# Manchester,nh reptile expo- march 30th! Who's going???



## BatGirl1 (Feb 8, 2013)

I plan on going to the march 30th show. I believe it's 10am to 4pm at the raddison in manchester,nh  who else is going?


----------



## Dubya (Feb 8, 2013)

I am pretty sure I can make it. I may get a room in the Radisson if I can. Are any members hanging out for food and drinks after the show?


----------



## Lynda (Feb 9, 2013)

I plan on going...just up the highway from me


----------



## BatGirl1 (Feb 9, 2013)

When we took the kids last time there was a pizza place within walking distance from it. Hey...how will we recognize each other? Hmmmm.... 

Sent from my ZTE-Z990G using Tapatalk 2


I don't look exactly like my pic, by the way... haha


Sent from my ZTE-Z990G using Tapatalk 2


----------



## Dubya (Feb 9, 2013)

BatGirl1 said:


> When we took the kids last time there was a pizza place within walking distance from it. Hey...how will we recognize each other? Hmmmm....

════

> [Set of tasks]:
**a)** Answer these about the reptile expo thread:
(i) What hours does BatGirl1 give for the March 30th show?
(ii) Where does Dubya say he may get a room?
(iii) What did BatGirl1 find within walking distance the last time she took the kids?
**b)** Write the next part of the reptile expo thread, picking up right after its last line.

> [Provided data]:
════

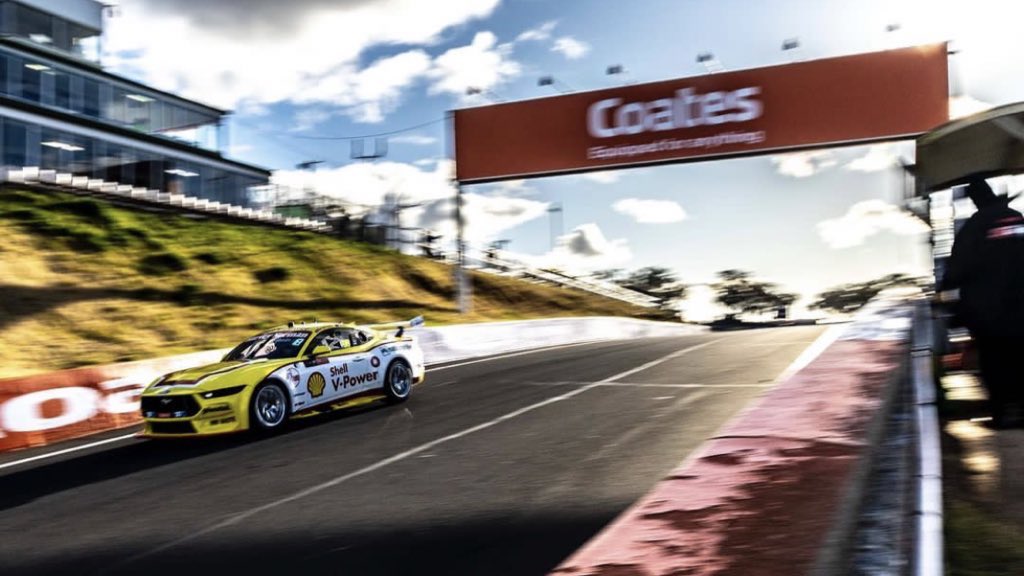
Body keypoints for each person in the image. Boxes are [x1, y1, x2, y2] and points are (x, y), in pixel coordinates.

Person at [941, 176, 1024, 427]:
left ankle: (1002, 413)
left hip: (989, 312)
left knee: (994, 361)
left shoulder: (974, 226)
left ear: (976, 201)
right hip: (1021, 306)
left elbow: (956, 271)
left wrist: (948, 290)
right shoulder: (1018, 218)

════

> [Set of answers]:
**a)**
(i) 10am to 4pm
(ii) In the Radisson
(iii) A pizza place

**b)**
> 
> Sent from my ZTE-Z990G using Tapatalk 2
> 
> ...





We can call each other on our cell phones and describe where we are.


----------



## BatGirl1 (Feb 9, 2013)

Makes sense  i was hoping we could all just wear propeller beanies or something.  heh heh 

Sent from my ZTE-Z990G using Tapatalk 2


----------



## Dubya (Feb 9, 2013)

[attachment=6384]Good idea.


----------



## BatGirl1 (Feb 10, 2013)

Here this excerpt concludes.